I know now that a severely abused child who has no choice but to survive has to have altered and different ways to receive information and to process experiences. When I think back on this experience on some level it makes me literally sick to my stomach — especially knowing my father was in the house and fully aware of what was taking place and did not intervene.
But the punishment also carries within two jewels. One is that I dared to defy my mother by sitting up. The other is that I had implanted in my being a memory that is by itself precious to me — that of being a witness to and a part of an Alaskan summer sunrise as it came over the mountains surrounding me. I could not stop her punishment of me, but I did make use of what options were available to me. I chose to fix beauty and goodness around this abusive incident and I hold the two together inside of me so that one cannot be separated from the other.
And yet this experience is still one that is dissociated from my ongoing life process because there is no way that I could make it ‘fit’ back then when it happened and no way I can make it ‘fit’ now. The only pieces that seem to matter to me are the good parts which I willed myself to keep closer than the experience of the abuse itself. Yes, the experience was traumatic. No, I have never forgotten it, though I do not remember many thousands of other abusive experiences. But I decided even back then that I was going to add my own beauty to the abuse — and that part is MINE.
I need to make it clear here that I do not write about sexual abuse. To my knowledge, that form abuse was not a part of my childhood. I am also NOT saying that anything about the abuse itself was positive. What I am saying is that I find value in being able to own those qualities in me that allowed me to endure all the abusive events and still come out to be a lovely person. I do not have the mental illness that my mother had, and I can never be grateful enough for that fact. ‘Normal’ people never have to think in these terms, but I have to.
One could think that a body (mine) could never have endured even the physical aspects of being beaten from the time I was tiny. Certainly it is critical to understand how a child endures the verbal, psychological and emotional abuse, as well. We did survive because there is something inside of us that allowed that to happen. What THAT was is for me to discover, hold onto and use every day, today included.
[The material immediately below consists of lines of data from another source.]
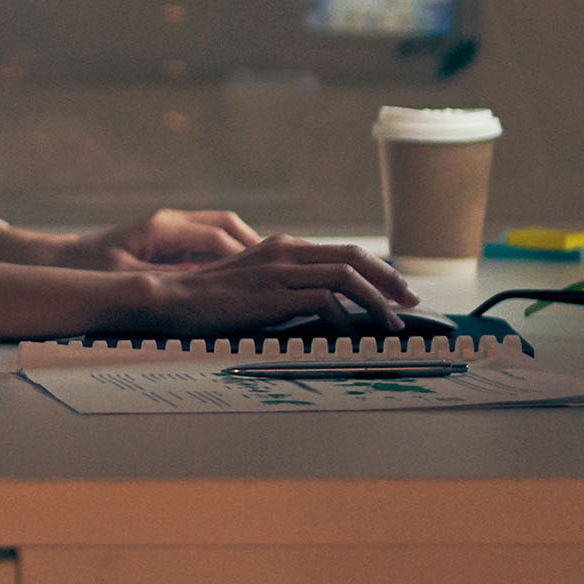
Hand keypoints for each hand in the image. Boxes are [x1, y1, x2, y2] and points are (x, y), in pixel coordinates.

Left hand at [74, 207, 267, 270]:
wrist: (62, 260)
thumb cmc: (87, 270)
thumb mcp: (122, 281)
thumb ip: (157, 285)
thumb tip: (195, 292)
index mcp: (161, 228)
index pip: (216, 238)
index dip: (243, 258)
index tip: (265, 277)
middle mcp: (170, 222)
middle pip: (226, 225)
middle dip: (254, 246)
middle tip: (280, 270)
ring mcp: (170, 228)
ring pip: (221, 230)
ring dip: (245, 249)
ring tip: (268, 274)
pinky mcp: (168, 240)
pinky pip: (208, 243)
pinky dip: (228, 256)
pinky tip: (240, 278)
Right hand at [131, 232, 418, 332]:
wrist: (172, 299)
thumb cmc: (208, 300)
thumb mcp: (252, 284)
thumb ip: (283, 285)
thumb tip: (318, 305)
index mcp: (282, 246)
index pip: (343, 252)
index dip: (377, 270)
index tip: (396, 290)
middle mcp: (286, 251)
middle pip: (355, 257)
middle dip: (390, 280)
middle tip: (411, 302)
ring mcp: (280, 270)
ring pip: (347, 277)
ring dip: (377, 302)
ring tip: (392, 325)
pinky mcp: (273, 293)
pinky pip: (325, 302)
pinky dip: (345, 319)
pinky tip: (350, 337)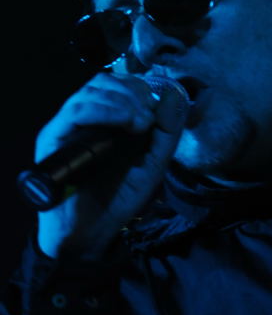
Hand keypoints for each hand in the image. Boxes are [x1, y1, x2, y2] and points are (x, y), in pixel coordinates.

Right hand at [36, 72, 187, 260]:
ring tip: (139, 122)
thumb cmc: (119, 199)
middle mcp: (85, 119)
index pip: (119, 85)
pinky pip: (75, 112)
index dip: (140, 89)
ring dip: (121, 100)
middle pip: (104, 82)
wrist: (93, 232)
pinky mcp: (54, 139)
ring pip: (90, 91)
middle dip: (132, 93)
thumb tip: (173, 97)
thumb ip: (166, 134)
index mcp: (106, 121)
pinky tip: (124, 122)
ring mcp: (68, 127)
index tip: (156, 111)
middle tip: (148, 118)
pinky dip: (102, 110)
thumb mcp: (153, 165)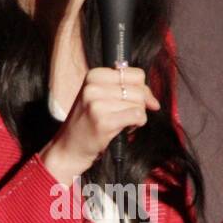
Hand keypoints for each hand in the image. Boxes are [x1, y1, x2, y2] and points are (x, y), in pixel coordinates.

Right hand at [42, 65, 160, 181]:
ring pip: (139, 104)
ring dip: (136, 116)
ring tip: (121, 123)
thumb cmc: (88, 123)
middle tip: (125, 116)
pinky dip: (137, 124)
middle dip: (140, 105)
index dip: (142, 89)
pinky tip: (124, 129)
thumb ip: (126, 91)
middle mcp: (93, 87)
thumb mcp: (100, 97)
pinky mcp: (103, 121)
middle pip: (139, 90)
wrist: (69, 147)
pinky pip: (137, 116)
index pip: (136, 74)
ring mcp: (97, 104)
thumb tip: (154, 102)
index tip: (135, 101)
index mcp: (93, 75)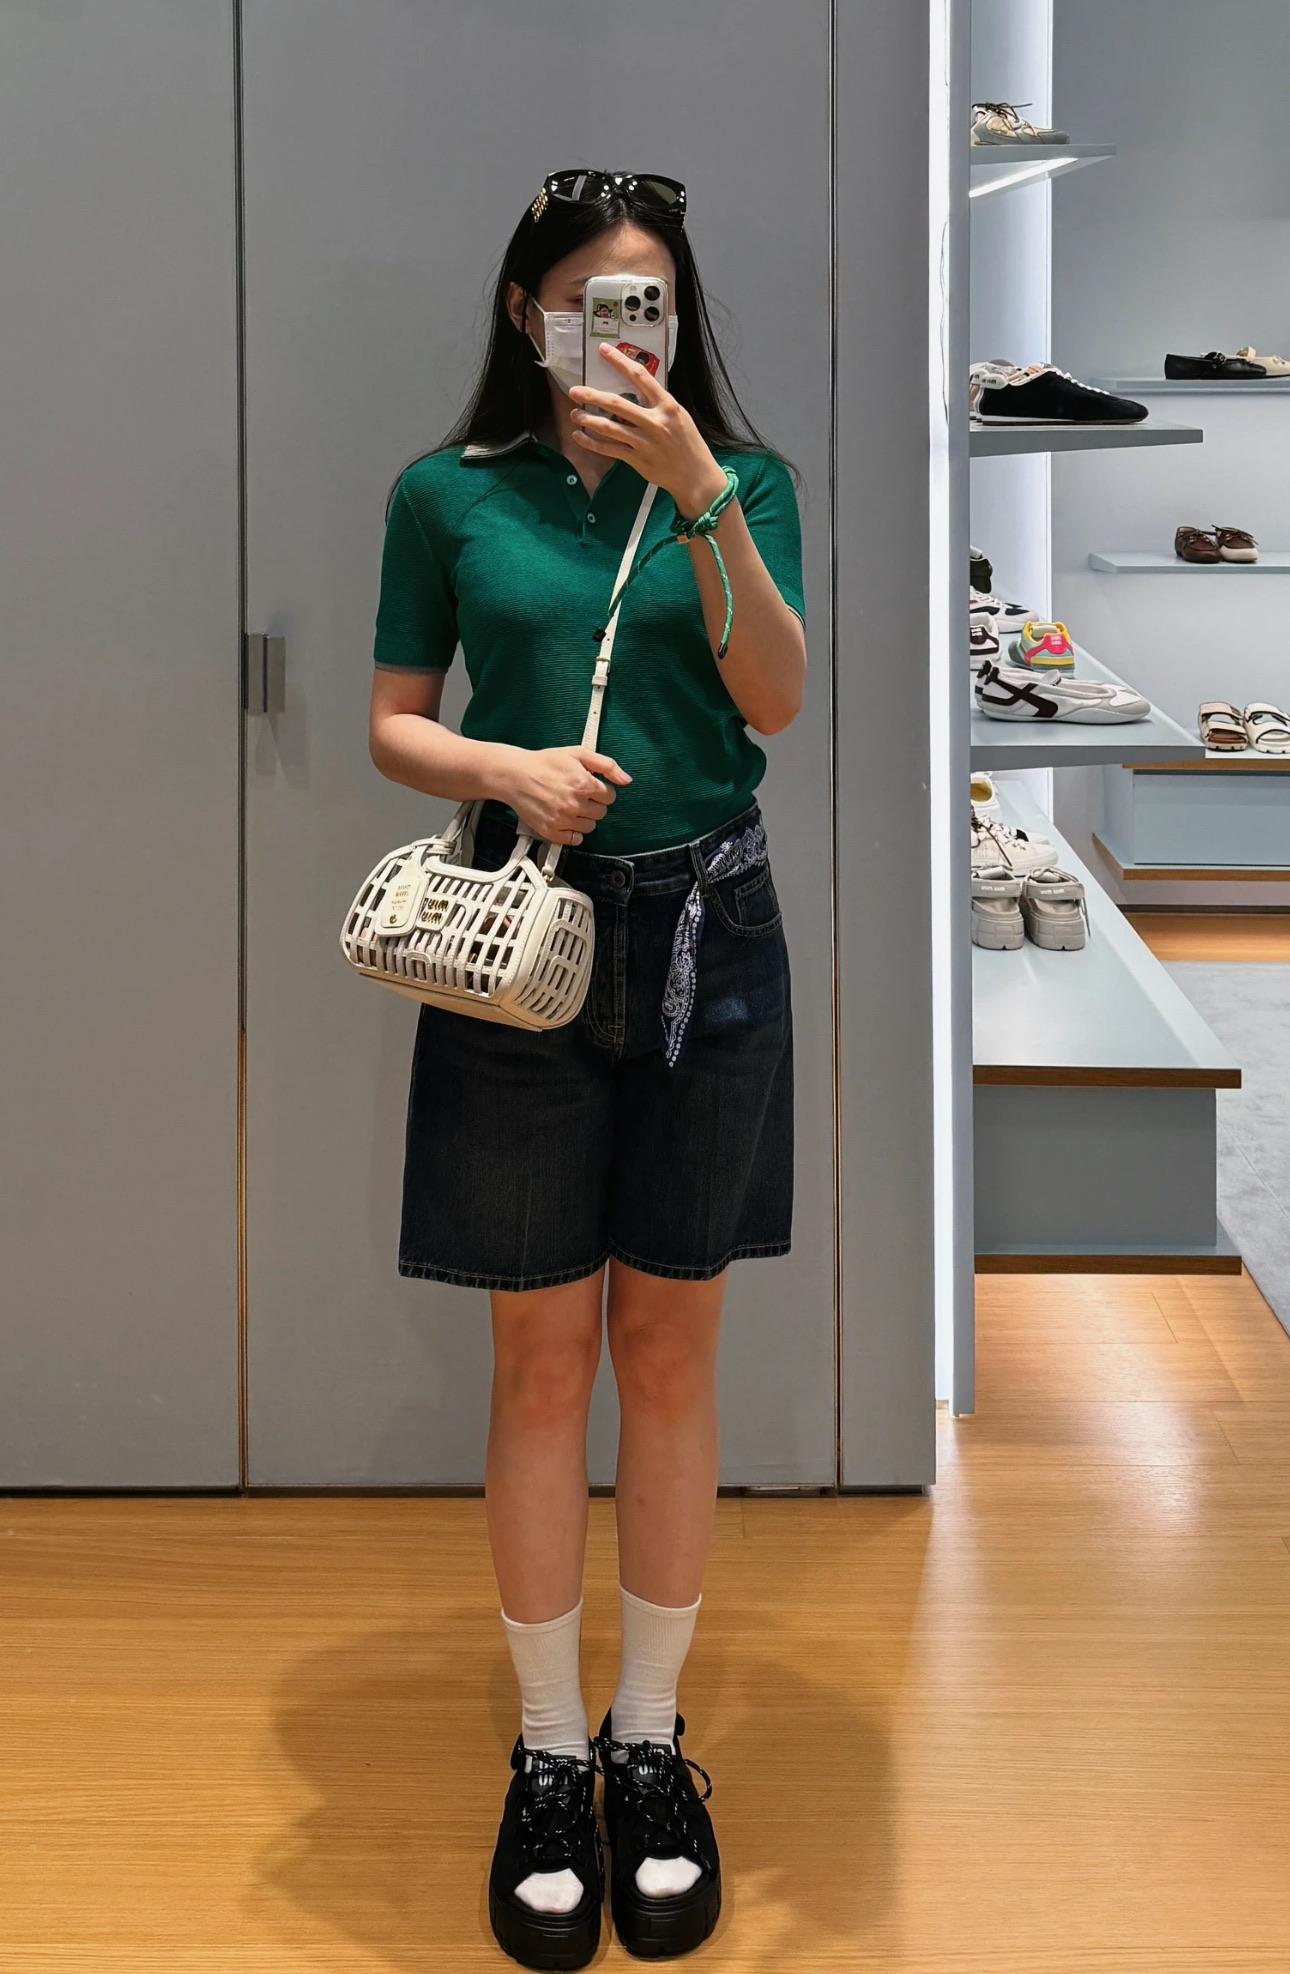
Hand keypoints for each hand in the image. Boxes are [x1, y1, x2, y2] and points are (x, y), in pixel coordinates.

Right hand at [499, 743, 630, 844]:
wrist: (515, 775)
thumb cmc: (545, 763)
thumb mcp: (578, 753)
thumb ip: (606, 765)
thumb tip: (626, 780)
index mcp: (584, 784)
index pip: (610, 797)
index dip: (601, 790)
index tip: (589, 786)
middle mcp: (575, 804)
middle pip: (601, 813)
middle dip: (593, 804)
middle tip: (577, 794)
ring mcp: (563, 820)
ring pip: (590, 827)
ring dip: (584, 818)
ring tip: (570, 805)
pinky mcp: (551, 832)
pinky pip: (574, 840)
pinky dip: (572, 832)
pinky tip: (564, 818)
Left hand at [569, 345, 729, 517]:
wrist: (695, 476)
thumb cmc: (688, 444)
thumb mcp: (679, 416)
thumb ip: (657, 404)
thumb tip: (635, 392)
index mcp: (666, 405)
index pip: (640, 376)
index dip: (619, 361)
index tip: (604, 351)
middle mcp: (654, 421)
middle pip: (616, 404)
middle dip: (592, 396)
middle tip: (575, 391)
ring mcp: (644, 441)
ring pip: (608, 427)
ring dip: (588, 420)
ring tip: (575, 414)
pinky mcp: (637, 459)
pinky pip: (609, 449)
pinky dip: (592, 443)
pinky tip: (580, 436)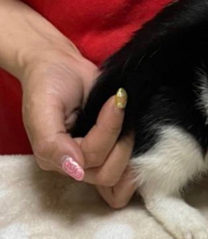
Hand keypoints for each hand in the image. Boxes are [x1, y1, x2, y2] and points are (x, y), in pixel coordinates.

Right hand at [20, 49, 135, 207]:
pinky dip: (133, 156)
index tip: (114, 100)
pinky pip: (124, 168)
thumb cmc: (47, 82)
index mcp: (53, 157)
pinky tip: (134, 133)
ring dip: (128, 146)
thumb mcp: (42, 108)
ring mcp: (92, 159)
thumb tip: (73, 168)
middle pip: (106, 174)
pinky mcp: (108, 151)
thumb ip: (50, 142)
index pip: (89, 159)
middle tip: (121, 109)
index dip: (107, 131)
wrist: (60, 64)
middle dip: (120, 143)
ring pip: (118, 173)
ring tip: (127, 117)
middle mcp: (74, 164)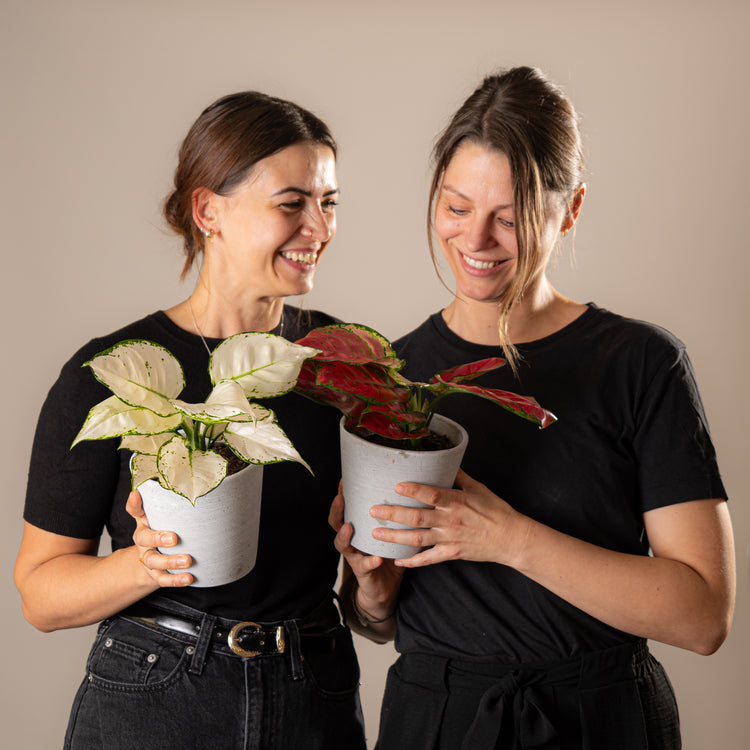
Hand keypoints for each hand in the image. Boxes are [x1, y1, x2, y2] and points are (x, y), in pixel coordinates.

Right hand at [126, 490, 193, 586]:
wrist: (151, 564)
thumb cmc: (162, 532)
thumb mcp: (160, 516)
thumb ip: (164, 501)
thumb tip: (168, 481)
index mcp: (144, 524)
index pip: (136, 511)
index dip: (135, 503)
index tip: (138, 493)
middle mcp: (143, 542)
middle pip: (144, 539)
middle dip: (158, 538)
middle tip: (174, 538)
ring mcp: (149, 560)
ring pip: (155, 562)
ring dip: (171, 562)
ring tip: (187, 560)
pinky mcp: (157, 575)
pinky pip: (164, 579)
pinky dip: (176, 580)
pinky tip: (189, 577)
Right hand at [329, 487, 402, 614]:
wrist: (385, 586)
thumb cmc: (388, 553)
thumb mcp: (389, 533)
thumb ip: (393, 517)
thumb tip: (409, 492)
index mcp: (358, 529)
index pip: (346, 510)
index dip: (342, 496)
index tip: (343, 481)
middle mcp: (351, 541)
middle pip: (336, 524)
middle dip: (337, 511)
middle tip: (340, 499)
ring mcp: (355, 557)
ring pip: (342, 545)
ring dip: (344, 536)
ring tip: (349, 526)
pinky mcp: (363, 572)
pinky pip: (365, 567)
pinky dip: (370, 562)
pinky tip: (376, 559)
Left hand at [370, 469, 531, 567]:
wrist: (511, 539)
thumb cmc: (496, 510)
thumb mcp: (479, 488)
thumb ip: (459, 476)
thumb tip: (444, 460)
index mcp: (456, 502)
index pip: (431, 495)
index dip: (413, 491)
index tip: (396, 486)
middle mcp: (450, 521)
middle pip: (417, 518)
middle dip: (393, 514)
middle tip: (373, 510)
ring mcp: (450, 539)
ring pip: (417, 539)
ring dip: (395, 537)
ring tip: (375, 533)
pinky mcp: (452, 553)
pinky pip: (429, 560)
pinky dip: (412, 562)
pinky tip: (397, 560)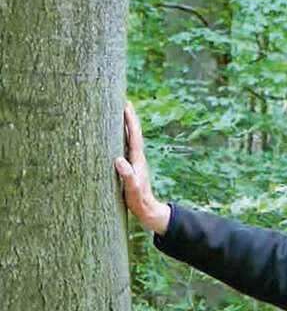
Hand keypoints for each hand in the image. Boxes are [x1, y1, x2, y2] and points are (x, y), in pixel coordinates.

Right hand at [114, 101, 170, 234]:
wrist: (147, 211)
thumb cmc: (139, 202)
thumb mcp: (132, 190)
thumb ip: (128, 177)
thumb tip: (119, 160)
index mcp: (137, 160)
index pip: (133, 135)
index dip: (130, 120)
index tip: (125, 104)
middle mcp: (137, 157)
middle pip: (132, 132)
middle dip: (128, 116)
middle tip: (121, 99)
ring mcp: (134, 161)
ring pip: (129, 138)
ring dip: (124, 124)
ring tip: (116, 111)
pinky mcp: (130, 166)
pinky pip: (124, 146)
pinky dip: (120, 136)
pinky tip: (113, 134)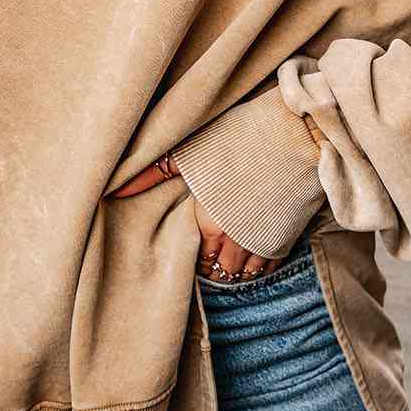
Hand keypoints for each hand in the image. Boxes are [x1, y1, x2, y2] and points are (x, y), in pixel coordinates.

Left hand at [110, 153, 287, 282]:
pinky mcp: (287, 237)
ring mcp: (264, 242)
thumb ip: (152, 173)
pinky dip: (260, 268)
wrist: (296, 134)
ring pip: (245, 276)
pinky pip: (270, 267)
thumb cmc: (241, 138)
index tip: (190, 254)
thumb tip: (114, 189)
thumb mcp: (190, 152)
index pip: (195, 261)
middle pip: (220, 273)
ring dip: (235, 273)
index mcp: (208, 224)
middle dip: (213, 269)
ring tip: (227, 265)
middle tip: (206, 262)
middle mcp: (235, 241)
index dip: (192, 260)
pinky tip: (253, 260)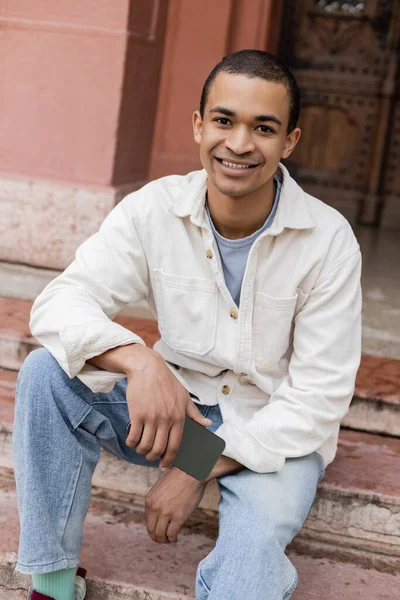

At this point, I would not encourage anyone to go ‘back there’ and hunt around for awful childhood abuse memories. Most of us have more than our share to face and deal with on a daily basis as it is. But I will always ask that others think about how the goodness surrounded the abuse in some way or we would never have survived it at all in the first place. There is something good in each survivor, something precious and I say, holy, that we brought with us through the abuse because it is a part of who we are and nobody could or can take that away from us.
After all, I am the one that remembers what it feels like to be included in the rising sun’s caress of an Alaskan mountainside on the morning of a long summer’s day– not my mother nor my father nor my siblings. I am the one that still feels that sun’s kiss, and I always will.